[Circuit design data]
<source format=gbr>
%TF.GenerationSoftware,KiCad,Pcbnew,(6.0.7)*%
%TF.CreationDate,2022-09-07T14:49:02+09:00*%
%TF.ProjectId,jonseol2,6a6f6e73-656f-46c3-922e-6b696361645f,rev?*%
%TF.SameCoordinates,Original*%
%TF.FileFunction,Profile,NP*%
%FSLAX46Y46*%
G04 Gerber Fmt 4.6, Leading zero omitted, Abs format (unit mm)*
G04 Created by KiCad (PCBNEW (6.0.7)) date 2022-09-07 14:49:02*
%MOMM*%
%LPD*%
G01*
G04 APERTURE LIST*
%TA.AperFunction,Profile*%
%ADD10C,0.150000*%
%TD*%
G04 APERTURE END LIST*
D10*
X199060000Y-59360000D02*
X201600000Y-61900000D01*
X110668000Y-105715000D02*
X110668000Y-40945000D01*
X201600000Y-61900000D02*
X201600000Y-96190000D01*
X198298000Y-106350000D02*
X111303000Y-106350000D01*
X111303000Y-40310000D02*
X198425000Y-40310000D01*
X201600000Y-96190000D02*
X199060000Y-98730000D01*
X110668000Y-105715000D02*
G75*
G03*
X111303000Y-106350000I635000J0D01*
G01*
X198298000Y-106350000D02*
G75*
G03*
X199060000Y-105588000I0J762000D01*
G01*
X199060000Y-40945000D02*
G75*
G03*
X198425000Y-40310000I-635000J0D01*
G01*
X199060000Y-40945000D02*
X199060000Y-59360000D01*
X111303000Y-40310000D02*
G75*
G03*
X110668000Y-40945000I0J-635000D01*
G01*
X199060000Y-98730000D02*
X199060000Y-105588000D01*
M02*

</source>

---

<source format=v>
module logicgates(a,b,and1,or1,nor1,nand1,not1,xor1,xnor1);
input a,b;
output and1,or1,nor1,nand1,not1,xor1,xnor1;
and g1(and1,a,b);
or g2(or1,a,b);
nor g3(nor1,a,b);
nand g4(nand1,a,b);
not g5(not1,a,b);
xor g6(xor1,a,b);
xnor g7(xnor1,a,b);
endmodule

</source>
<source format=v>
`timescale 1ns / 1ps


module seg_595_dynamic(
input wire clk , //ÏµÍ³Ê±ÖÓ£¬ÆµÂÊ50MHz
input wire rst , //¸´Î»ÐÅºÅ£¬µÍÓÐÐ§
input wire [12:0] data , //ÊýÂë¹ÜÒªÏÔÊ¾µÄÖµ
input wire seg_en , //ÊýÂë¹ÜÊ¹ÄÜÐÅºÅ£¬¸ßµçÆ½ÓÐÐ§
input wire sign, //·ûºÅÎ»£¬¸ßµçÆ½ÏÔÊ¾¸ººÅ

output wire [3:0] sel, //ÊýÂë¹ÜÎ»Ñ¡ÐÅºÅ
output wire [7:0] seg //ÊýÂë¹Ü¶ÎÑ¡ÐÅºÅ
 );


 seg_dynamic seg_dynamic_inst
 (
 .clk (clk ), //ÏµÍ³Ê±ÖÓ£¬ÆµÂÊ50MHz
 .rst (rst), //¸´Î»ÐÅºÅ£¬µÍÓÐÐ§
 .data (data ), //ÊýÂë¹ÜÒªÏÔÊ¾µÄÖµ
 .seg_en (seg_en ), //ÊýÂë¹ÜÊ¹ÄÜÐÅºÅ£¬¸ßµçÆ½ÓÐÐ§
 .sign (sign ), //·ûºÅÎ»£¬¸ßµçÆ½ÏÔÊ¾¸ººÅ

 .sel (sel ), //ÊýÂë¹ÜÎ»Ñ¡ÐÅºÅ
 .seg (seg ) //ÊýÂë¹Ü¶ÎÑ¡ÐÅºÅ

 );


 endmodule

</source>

...

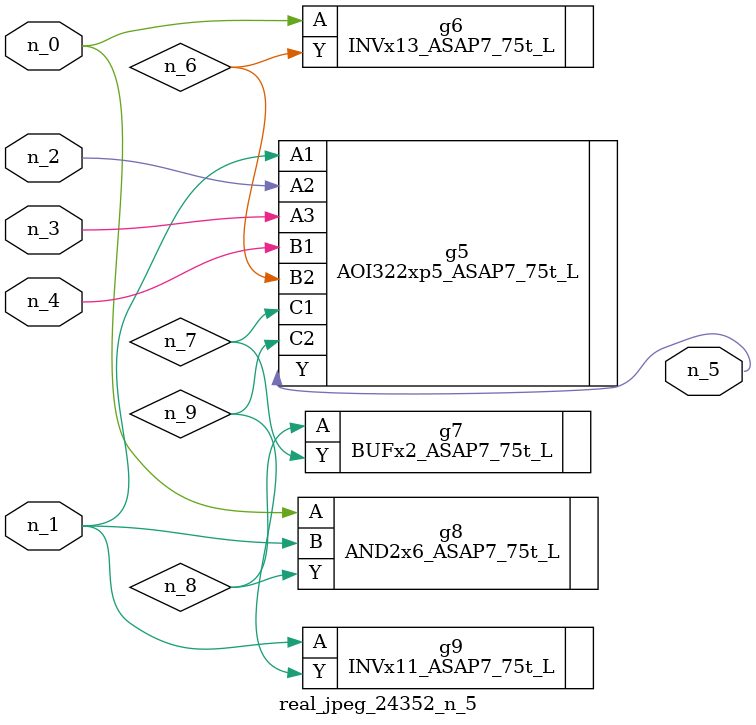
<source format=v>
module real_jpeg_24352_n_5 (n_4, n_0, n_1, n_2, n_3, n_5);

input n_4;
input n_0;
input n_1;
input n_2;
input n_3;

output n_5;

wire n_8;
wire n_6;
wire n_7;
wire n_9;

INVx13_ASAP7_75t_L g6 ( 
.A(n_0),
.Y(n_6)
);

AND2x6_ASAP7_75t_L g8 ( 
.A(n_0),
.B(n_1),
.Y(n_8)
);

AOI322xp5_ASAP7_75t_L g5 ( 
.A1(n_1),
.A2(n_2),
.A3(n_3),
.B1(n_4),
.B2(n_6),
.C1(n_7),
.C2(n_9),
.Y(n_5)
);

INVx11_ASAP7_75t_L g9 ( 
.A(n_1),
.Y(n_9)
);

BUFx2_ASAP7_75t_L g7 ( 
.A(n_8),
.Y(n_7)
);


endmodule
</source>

**What to produce**
Pull every line with the word "wire" from the data.

**Task response**
input wire clk , //ÏµÍ³Ê±ÖÓ£¬ÆµÂÊ50MHz
input wire rst , //¸´Î»ÐÅºÅ£¬µÍÓÐÐ§
input wire [12:0] data , //ÊýÂë¹ÜÒªÏÔÊ¾µÄÖµ
input wire seg_en , //ÊýÂë¹ÜÊ¹ÄÜÐÅºÅ£¬¸ßµçÆ½ÓÐÐ§
input wire sign, //·ûºÅÎ»£¬¸ßµçÆ½ÏÔÊ¾¸ººÅ
output wire [3:0] sel, //ÊýÂë¹ÜÎ»Ñ¡ÐÅºÅ
output wire [7:0] seg //ÊýÂë¹Ü¶ÎÑ¡ÐÅºÅ
wire n_8;
wire n_6;
wire n_7;
wire n_9;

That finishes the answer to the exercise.